╭─ Available data
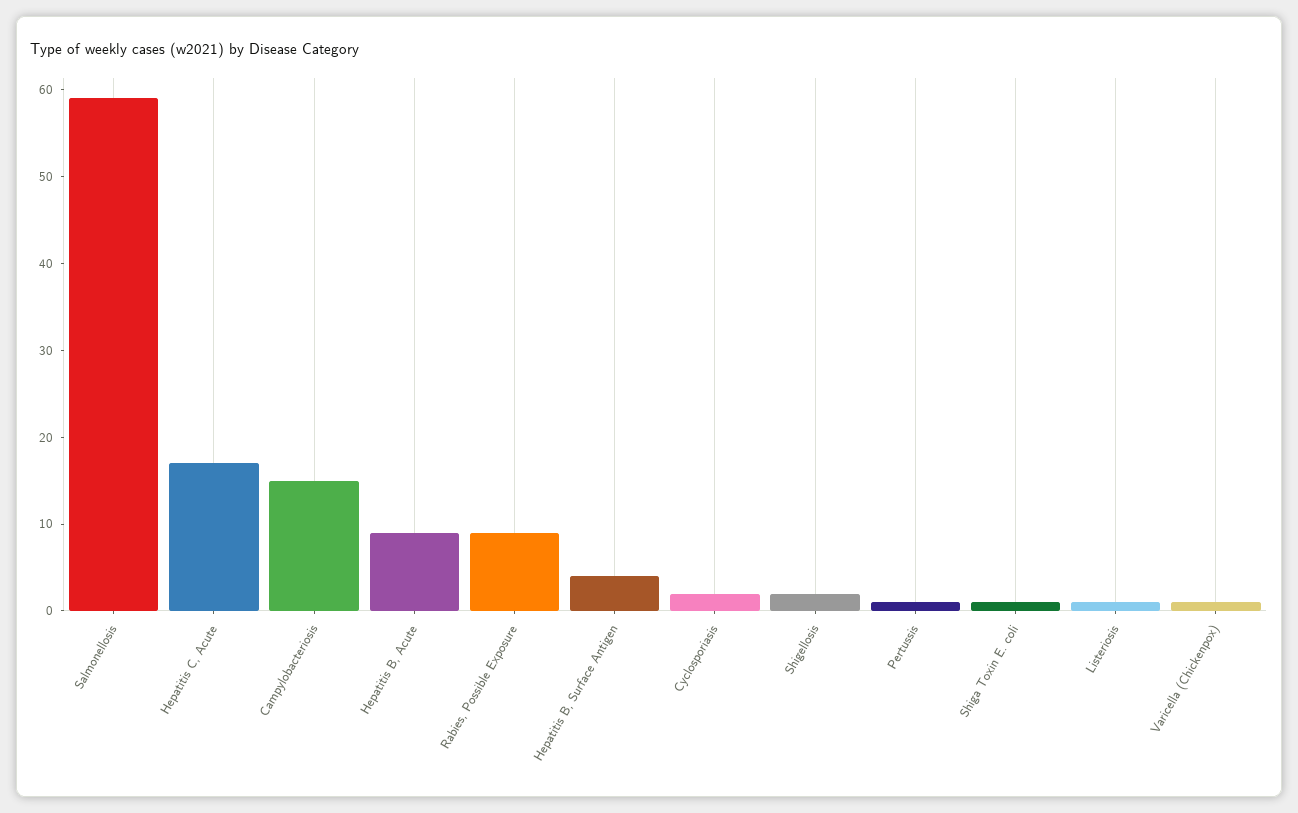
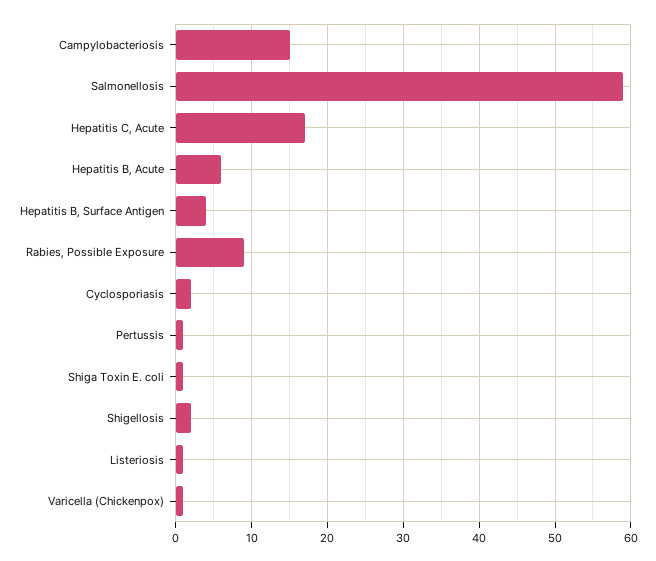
Hepatitis B, Acute: 9 -> 6

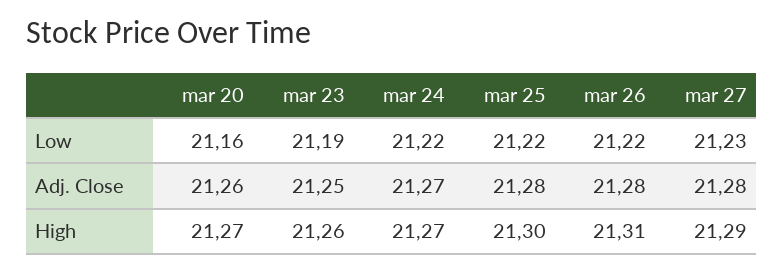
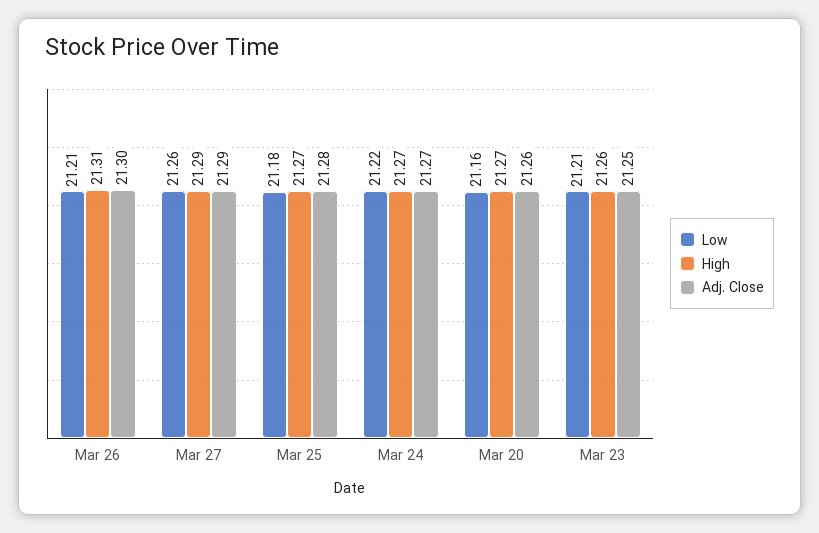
Low, mar 23: 21.19 -> 21.21
Low, mar 25: 21.22 -> 21.18
Low, mar 26: 21.22 -> 21.21
Low, mar 27: 21.23 -> 21.26
Adj. Close, mar 26: 21.28 -> 21.3
Adj. Close, mar 27: 21.28 -> 21.29
High, mar 25: 21.3 -> 21.27

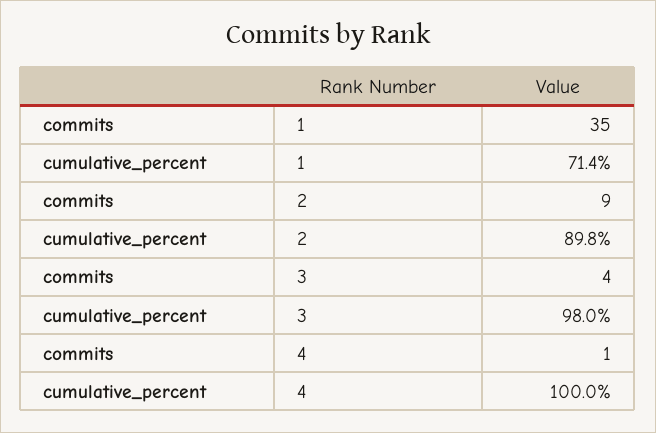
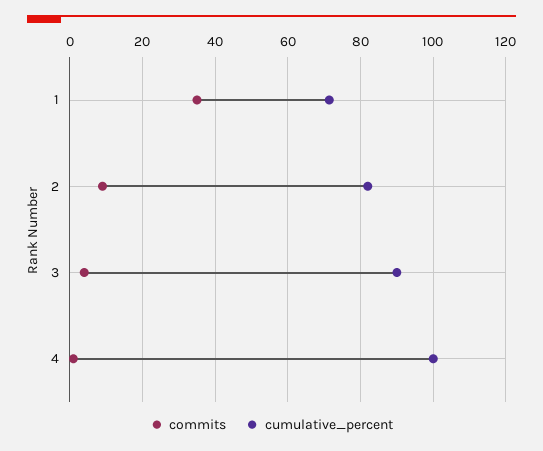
cumulative_percent, 2: 89.8 -> 82
cumulative_percent, 3: 98 -> 90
╰─
* [Requirement] Only the lines from the one containing "High, mar 25: 21.3 -> 21.27" through the last line of the material are to be restated word for word; no picture is to be included.

* [Response below]
High, mar 25: 21.3 -> 21.27

cumulative_percent, 2: 89.8 -> 82
cumulative_percent, 3: 98 -> 90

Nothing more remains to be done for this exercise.